— Given passage —
BEGIN

This brazen bandit made even the judge say, “Wow!”
A smooth-talking ex-con got slammed with a $50,000 bail by a judge who apparently couldn’t believe the charges — that the suspect had conned his way into Police Headquarters yesterday and stolen two laptops and seven BlackBerry’s off a lieutenant’s desk, right down the hall from the commissioner’s office.
“All I can say is ‘Wow!'” Manhattan Criminal Court Judge Anthony Ferrara said. “Is this after 9-11?”
Meanwhile, Commissioner Ray Kelly brushed off alleged thief, Jermaine Sweet, 30, as just another routine “office creeper.”
“He was observed going out the building and he was arrested,” Kelly said. “This was his 18th arrest. It’s called in the trade an office creeper. He goes into office buildings and they take what they can take.”
Sweet, 30, was charged with burglary and criminal possession of stolen property.
He had gone to headquarters yesterday morning on the ruse that he needed to pick up stolen property from the property clerk’s office on the sub-lobby level, according to the criminal complaint against him.
Turned away for lack of a property voucher, he tried two other tacks — first claiming he needed to use a bathroom, then, when that didn’t work, claiming he needed to pick up a good conduct letter.
He showed his driver’s license, and was allowed inside, according to the the complaint.

END

Stored data:
BEGIN

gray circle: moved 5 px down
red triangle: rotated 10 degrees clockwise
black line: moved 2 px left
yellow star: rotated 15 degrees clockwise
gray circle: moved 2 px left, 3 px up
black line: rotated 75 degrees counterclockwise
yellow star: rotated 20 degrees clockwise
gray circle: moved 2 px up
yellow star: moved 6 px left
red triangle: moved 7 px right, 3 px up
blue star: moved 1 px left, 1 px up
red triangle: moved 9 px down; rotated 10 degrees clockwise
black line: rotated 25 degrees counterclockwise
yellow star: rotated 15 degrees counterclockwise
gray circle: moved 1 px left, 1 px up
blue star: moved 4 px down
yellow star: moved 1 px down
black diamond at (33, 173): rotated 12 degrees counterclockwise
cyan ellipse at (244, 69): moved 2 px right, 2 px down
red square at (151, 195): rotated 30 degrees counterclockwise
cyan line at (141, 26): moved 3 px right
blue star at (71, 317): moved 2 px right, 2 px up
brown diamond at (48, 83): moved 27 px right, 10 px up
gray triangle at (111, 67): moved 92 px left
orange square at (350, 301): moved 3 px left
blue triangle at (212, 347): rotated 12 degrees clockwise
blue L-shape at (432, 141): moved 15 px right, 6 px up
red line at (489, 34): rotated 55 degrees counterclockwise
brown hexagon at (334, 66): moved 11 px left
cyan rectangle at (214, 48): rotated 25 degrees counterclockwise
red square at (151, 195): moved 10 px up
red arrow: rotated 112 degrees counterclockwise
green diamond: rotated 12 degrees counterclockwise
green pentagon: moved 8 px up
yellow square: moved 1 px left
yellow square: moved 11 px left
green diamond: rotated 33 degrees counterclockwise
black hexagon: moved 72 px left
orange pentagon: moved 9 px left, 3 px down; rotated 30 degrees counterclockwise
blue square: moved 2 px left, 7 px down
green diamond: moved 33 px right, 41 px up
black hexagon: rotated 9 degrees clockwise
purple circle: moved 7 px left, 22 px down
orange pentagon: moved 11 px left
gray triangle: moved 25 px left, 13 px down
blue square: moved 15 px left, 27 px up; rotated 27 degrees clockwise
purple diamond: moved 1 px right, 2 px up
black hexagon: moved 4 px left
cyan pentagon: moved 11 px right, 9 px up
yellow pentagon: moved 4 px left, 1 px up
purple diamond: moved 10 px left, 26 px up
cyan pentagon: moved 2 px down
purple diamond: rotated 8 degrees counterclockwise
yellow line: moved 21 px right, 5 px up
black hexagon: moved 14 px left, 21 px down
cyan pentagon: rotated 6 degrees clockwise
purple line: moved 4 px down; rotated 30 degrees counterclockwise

END

— Problems to work on —
1: According to the article about the theft at Police Headquarters, what bail amount was set for the suspect?
2: Continue the news article about the theft at Police Headquarters from its last sentence.

— Responses to the tasks —
1: $50,000

2:
Once in the lobby, Sweet then told a different officer that he was there to pick up stolen property, and was given a visitor’s sticker badge that gave him access to only the sub-lobby level, the complaint said.
Surveillance video shows him briefly entering, then leaving, the property clerk’s office, then taking an elevator up to the 14th floor, where Commissioner Kelly has his offices.
Sweet got let onto the locked floor — in his t-shirt and jeans shorts — by some friendly construction workers, who were renovating an office.
The Dell Latitude and Macbook Pro laptops he allegedly took — plus the seven BlackBerry’s — were worth a total of about $6,000, a police source said. They were immediately reported missing, and Sweet was arrested with the goods on him before he could leave the grounds, cops said.
In asking for the $50,000 bail, prosecutor Jordan Arnold called the crime “an audacious heist,” and called Sweet a career criminal with a lengthy record of felony drug and misdemeanor theft arrests.
“My client denies being in any restricted area,” said Sweet’s lawyer, Andrea Moletteri — asking for cooler heads and, unsuccessfully, lower bail.
“I understand this happened in One Police Plaza, and this is embarrassing,” she said.